Well, two days later, and neither my wife nor I have brought it up. Show kind of dead to us; it did finish more weakly than it deserved.
The white tulip references one of the better episodes in the series, a good one with Peter Weller as a scientist who basically figures out how to loop/reset time, but also gives an interesting look at fate, faith, and how they can interact with each other. That was a fabulous episode, but to have it act as a springboard for the final episode, which is... pale, in comparison, is sad.
Olivia's "big moment" was anticlimactic. When I saw the whole city skyline go dark little by little, I thought "IT IS ON!" ...and then spoiler (click to show/hide)
she throws a truck at the guy who can dodge bullets, Captain Windmark. I thought she would just make him explode or melt. Even the truck would have been better, if there could have been a moment showing that she was psychically holding him in place while she moved the truck.
Things I liked:
- Using the backlog of Fringe case evidence lockers (Walter's "Batcave souvenirs") as ammo in the fight against the Observers.

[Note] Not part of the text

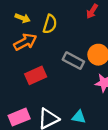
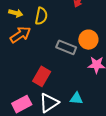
red rectangle: (36, 75) -> (42, 76), moved, turned -30

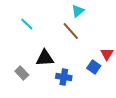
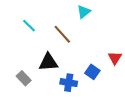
brown line: (71, 31) -> (62, 34), moved
blue square: (94, 67) -> (92, 72), moved

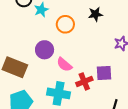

- September was cool; the actor playing him did a fine job adapting the Observer character to the changes humanity had wrought in him.
- Walter finally seemed well-integrated between his two personalities: whimsical but broken, and ruthless, god-complex
- Several bittersweet, "yes, this is the end of the series" moments.
Overall, though, the series shifted too many times, and it was ultimately hard to track who had done what to whom in which timeline. At first, I enjoyed the shift from s1's "Massive Dynamic is the enemy" to s2's "Walternate is the Enemy," but when we were still seeing shapeshifters after the truce, and they brought back David Robert Jones a few times too many... and this last shift over to the future, it felt less like risk-taking and more like indecision.
In the end, it was a good show, I liked it quite a bit, but I wish there had been more consistency over its run, which would have given it a chance of a stronger resolution in the end.
...And if the Observers have been erased from existence, wouldn't Walter and other-side's Peter drowned in the river when September was not there to intervene? Or, without September's accidentally being spotted, wouldn't our-side's Peter never have died?
It's just casual time-travel "lite" storytelling, so I shouldn't let it bother me, I guess.